Toplumun “uyanma” tehlikesine karşı geliştirilen Terörle Mücadele Yasası (TMY) ise hayatımıza bakın ne getirdi?[1]1
• Terör suçlarının kapsamı genişletilirken, terör nedeniyle verilen hapis cezalarının paraya çevrilmesi ve ertelenmesi engellendi.
• Yasaya göre, cebir ve şiddet kullanılarak, baskı, korkutma, yıldırma yöntemleriyle suç işlemek üzere terör örgütü kuran, yöneten ve üye olanlar, TCK’nin ‘silahlı örgüt’ hükümlerine göre cezalandırılacak.
• Terör örgütünün düzenlediği eylemlerde yüzünü kapatanlara, örgüte ait amblem ve işaretleri taşıyanlara, slogan atanlara 1 yıldan 5 yıla kadar hapis cezası verilecek.
• Terörü finanse edenler örgüt üyesi gibi cezalandırılacak.
• Kamu görevlileri ile muhbirlerin kimliklerini açıklayan, hedef gösteren, örgütün bildiri veya açıklamalarını yayımlayanlar 1 yıldan 3 yıla kadar hapis cezasına çarptırılacak.
• Örgütün propagandasını yapan süreli yayınlar hâkim kararı ile 15 günden 1 aya kadar durdurulacak.
• Terör olaylarına karışan 15 yaşın üstündeki çocuklar da ağır ceza mahkemelerinde yargılanacak.
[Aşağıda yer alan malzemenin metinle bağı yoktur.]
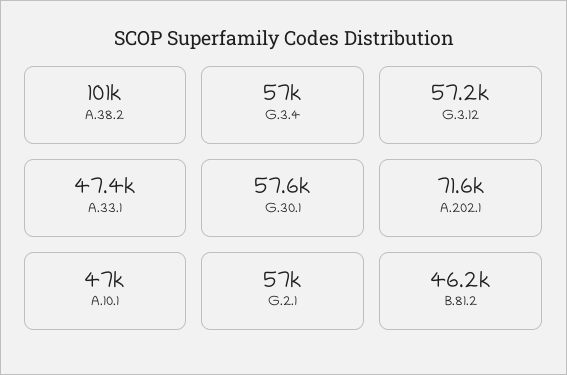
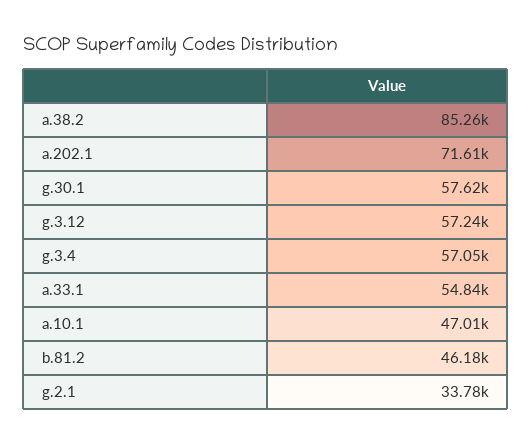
  {
-   "A.38.2": 101000,
+   "A.38.2": 85260,
    "G.3.4": 57050,
    "G.3.12": 57240,
-   "A.33.1": 47400,
+   "A.33.1": 54840,
    "G.30.1": 57620,
    "A.202.1": 71610,
    "A.10.1": 47010,
-   "G.2.1": 57000,
+   "G.2.1": 33780,
    "B.81.2": 46180
  }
Avrupa İnsan Hakları Mahkemesi’nde aleyhine en çok dava açılan ülke olarak ülkemiz, “demokrasinin” geri (!) olduğu Irak, İran, Kuzey Kore (!) gibi ülkeleri de geride bırakmış durumda. Türkiye’deki siyasi tutuklu ve hükümlü sayısı da başka bir rekor kırdığımız alan olarak karşımıza çıkıyor. Bir araştırmaya göre; dünyadaki 35 bin civarındaki siyasi tutuklunun 12 bini Türkiye’de bulunuyor. Bu rakamın da büyük çoğunluğunu ‘terör örgütü üyeliği’nden tutuklular oluşturuyor.[2]2 Sisteme muhalefetin bile terör örgütü üyeliğine ilişkilendirilme durumu, 21. Yüzyılda halkların ayaklanması ihtimalinin bile egemenler tarafından ne kadar korkutucu ve önlem alınması gereken bir olgu olduğunu gözler önüne seriyor. Siyasi tutuklular için cezaevlerinin yüksek güvenlikli ve tecrit koşullarına dönüştüğü bu süreçte, bununla paralel bir şekilde adi mahkûmlar için ‘bedava’ emek gücü elde edilen ‘fabrikalara’ dönüşümü de gerçekleşiyor. Bu durumu bir başka yazımda ele almak üzere tüm siyasi mahkûmlara özgürlük diliyorum.
Dipnotlar:
[1] Ahmet Çetin Durukanoğlu, “Yeni Güvenlik ve Baskı Politikaları”, Ceza İnfaz Sistemlerinin Dünü, Bugünü ve Sosyal Dayanışmanın Örgütlenmesi Üzerine Sempozyumu, İstanbul, sf. 91 – 123, 2009.